What Makes the Becoming a Man Program Successful?

This qualitative study looks at the Becoming a Man (BAM) program, an in-school group-process intervention designed to help young men navigate difficult circumstances that threaten their future. This study explores how young people develop in the context of BAM programming in Chicago Public Schools and highlights the most effective components of the program.

What We Did

This research involved semi-structured interviews with a sample of 29 youth and 10 counselors who participated in the program in the 2014-15 academic year. Analysis identified and compared key themes. Past randomized control trials have shown statistically significant, positive impacts on education outcomes and justice system involvement for BAM participants (Heller, Pollack, Ander & Ludwig, 2013; Heller et al., 2016). This qualitative study was designed to illustrate how the program is working.

What We Found

Five core components of Becoming a Man work together to foster youth engagement and positive development:

  1. Safe space: Youth referred to the BAM room as a safe, welcoming and respectful space.
  2. Core values: All youth provided examples of how they apply the core values of the program, which include integrity, self-determination, positive anger expression, accountability, respect for womanhood and goal setting.
  3. Activities and missions: These provide youth a way to experience, reflect on and internalize values.
  4. Check-ins: Every BAM meeting starts with each member reflecting on how they feel physically, intellectually, emotionally, and spiritually.
  5. Relationships: A sense of community and trust is built through the relationship to the counselor and to each other.

A sense of “belonging” is a key mechanism through which the program works. This emerges as the result of three social and emotional processes practiced through BAM participation. First, understanding, contributing to, and enacting the social norms of the BAM groups. Second, using BAM core values and supportive relationships to build a sense of control over one’s future.

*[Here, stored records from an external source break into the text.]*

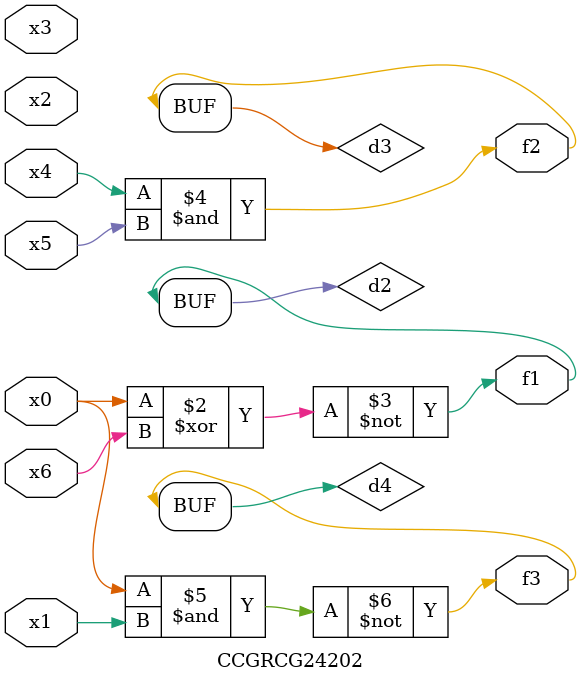
<source format=v>
module CCGRCG24202(
	input x0, x1, x2, x3, x4, x5, x6,
	output f1, f2, f3
);

	wire d1, d2, d3, d4;

	nor (d1, x0);
	xnor (d2, x0, x6);
	and (d3, x4, x5);
	nand (d4, x0, x1);
	assign f1 = d2;
	assign f2 = d3;
	assign f3 = d4;
endmodule

</source>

And third, developing a stronger understanding of their own and others’ emotional states and using language to express themselves.

What It Means

For the operation of this program:

  • The responsibilities of the counselors need to be explicit and ongoing training robust.
  • The curriculum should have greater emphasis on linking core values to events and emotions raised during check-ins.
  • Schools need to provide a dedicated room for the program, and integrate the BAM counselors with other key school staff.
  • Conditions that lead to youth removal from the program, and the process for doing so, need to be clear.

The influence of group involvement on identity development warrants further study. BAM creates the foundation for developing trusting relationships and identity exploration. Understanding how youth’s sharing of their stories, and how those are experienced by others in the group, would further knowledge about how narrative identity development evolves and how social interventions can effectively influence the process.

Recommended Citation
Lansing, J., & Rapoport, E. (2016). Bolstering belonging in B.A.M. and beyond: Youth Guidance’s Becoming a Man (B.A.M.) program components, experiential processes, and mechanisms. A report to Youth Guidance. Chicago, IL: Chapin Hall at the University of Chicago.